> _Assigned task_
Out of the entries that follow, copy each line containing "pinky".

◆ ◆ ◆ ◆ ◆ ◆ ◆

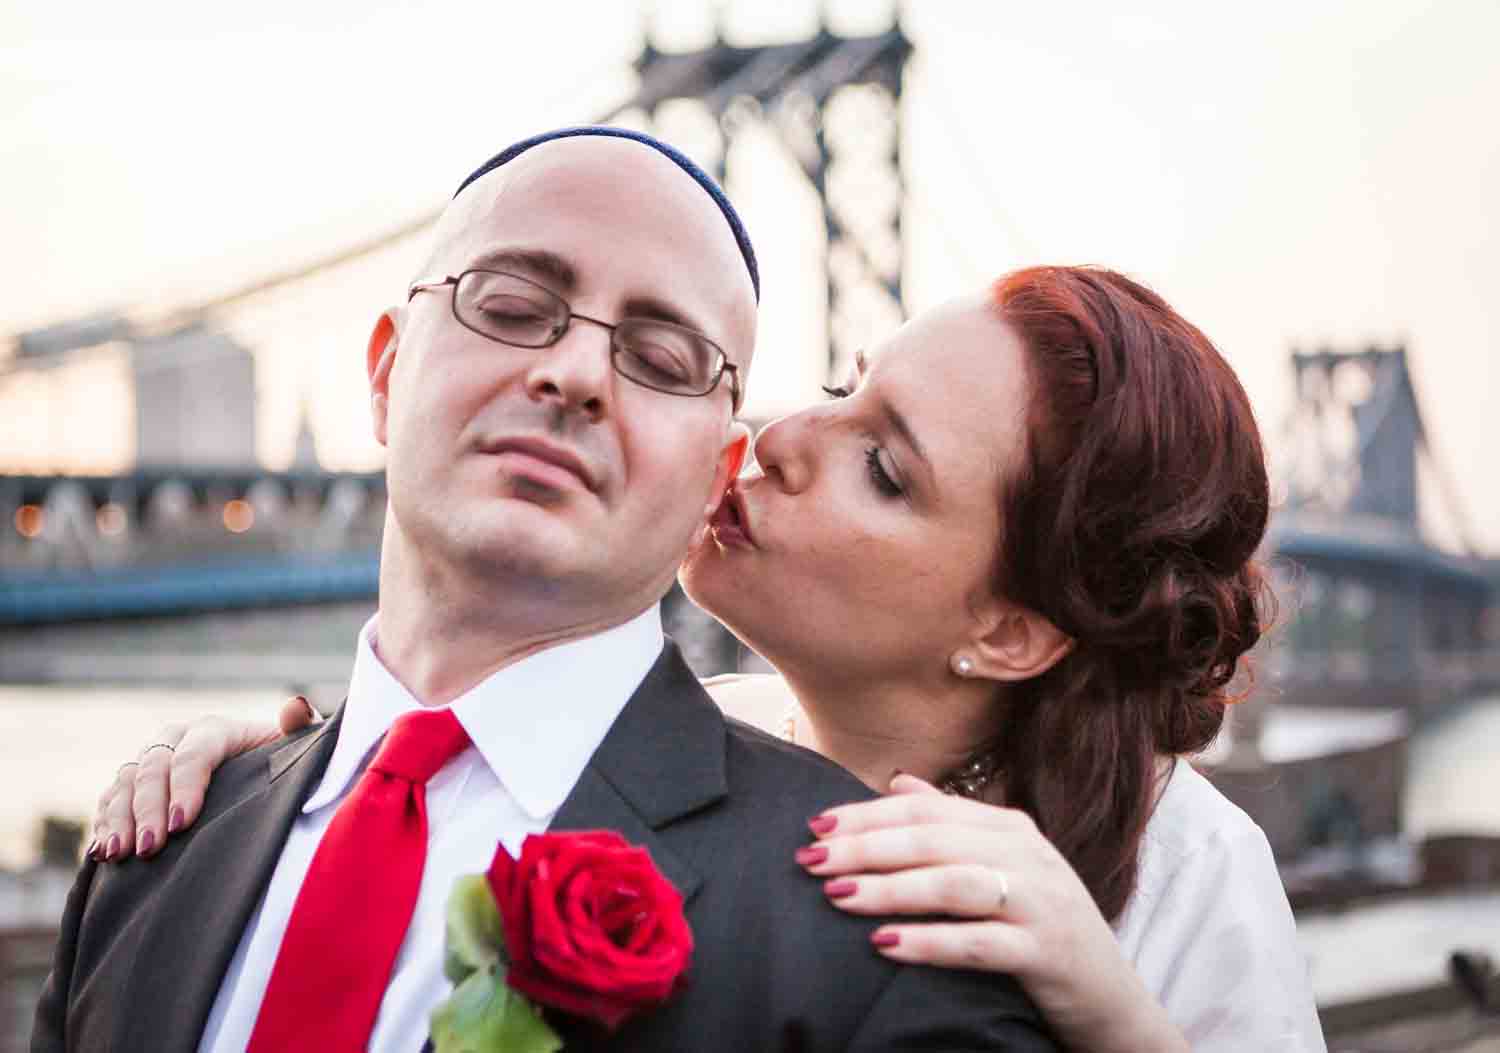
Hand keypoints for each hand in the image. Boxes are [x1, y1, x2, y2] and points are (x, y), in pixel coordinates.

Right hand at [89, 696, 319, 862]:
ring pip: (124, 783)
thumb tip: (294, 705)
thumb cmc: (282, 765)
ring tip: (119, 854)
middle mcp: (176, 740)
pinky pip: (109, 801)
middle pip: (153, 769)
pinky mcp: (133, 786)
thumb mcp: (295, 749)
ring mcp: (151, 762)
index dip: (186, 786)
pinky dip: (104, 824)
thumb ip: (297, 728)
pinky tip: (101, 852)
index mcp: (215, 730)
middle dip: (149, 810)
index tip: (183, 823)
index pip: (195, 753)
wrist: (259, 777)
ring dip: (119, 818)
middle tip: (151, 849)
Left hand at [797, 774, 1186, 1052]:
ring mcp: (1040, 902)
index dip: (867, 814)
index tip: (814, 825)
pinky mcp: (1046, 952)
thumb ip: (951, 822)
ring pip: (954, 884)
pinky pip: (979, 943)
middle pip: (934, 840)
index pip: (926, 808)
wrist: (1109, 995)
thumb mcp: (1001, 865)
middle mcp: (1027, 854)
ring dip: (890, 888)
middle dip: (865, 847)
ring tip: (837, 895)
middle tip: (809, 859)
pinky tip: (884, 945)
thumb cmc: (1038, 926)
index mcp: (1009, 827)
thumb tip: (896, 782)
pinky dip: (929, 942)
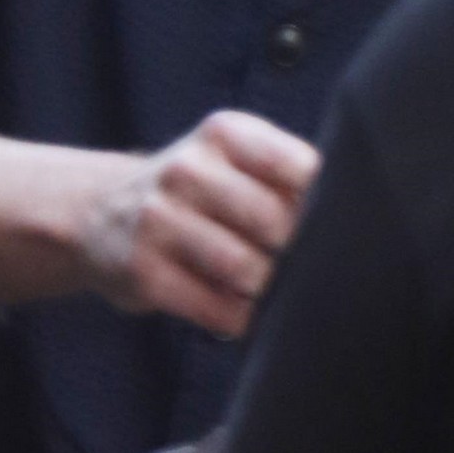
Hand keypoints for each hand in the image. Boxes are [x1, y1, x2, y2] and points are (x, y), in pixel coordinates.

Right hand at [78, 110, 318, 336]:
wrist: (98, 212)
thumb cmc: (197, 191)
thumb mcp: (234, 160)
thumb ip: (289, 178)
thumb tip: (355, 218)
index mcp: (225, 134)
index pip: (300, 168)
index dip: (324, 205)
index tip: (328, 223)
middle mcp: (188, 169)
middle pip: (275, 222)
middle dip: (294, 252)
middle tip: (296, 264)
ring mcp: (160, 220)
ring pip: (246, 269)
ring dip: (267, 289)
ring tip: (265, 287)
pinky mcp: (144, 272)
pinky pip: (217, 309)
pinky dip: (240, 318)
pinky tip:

◆ ◆ ◆ ◆ ◆ ◆ ◆

> _Task answer_
pinky pip: (109, 801)
pinky mcp: (133, 786)
pinky dip: (104, 824)
pinky tip: (101, 852)
pinky mcp: (1046, 952)
pinky pip: (979, 943)
pinky tip: (884, 945)
pinky dip: (929, 942)
pinky mcp: (144, 272)
pinky pip: (217, 309)
pinky dip: (240, 318)
pinky tip:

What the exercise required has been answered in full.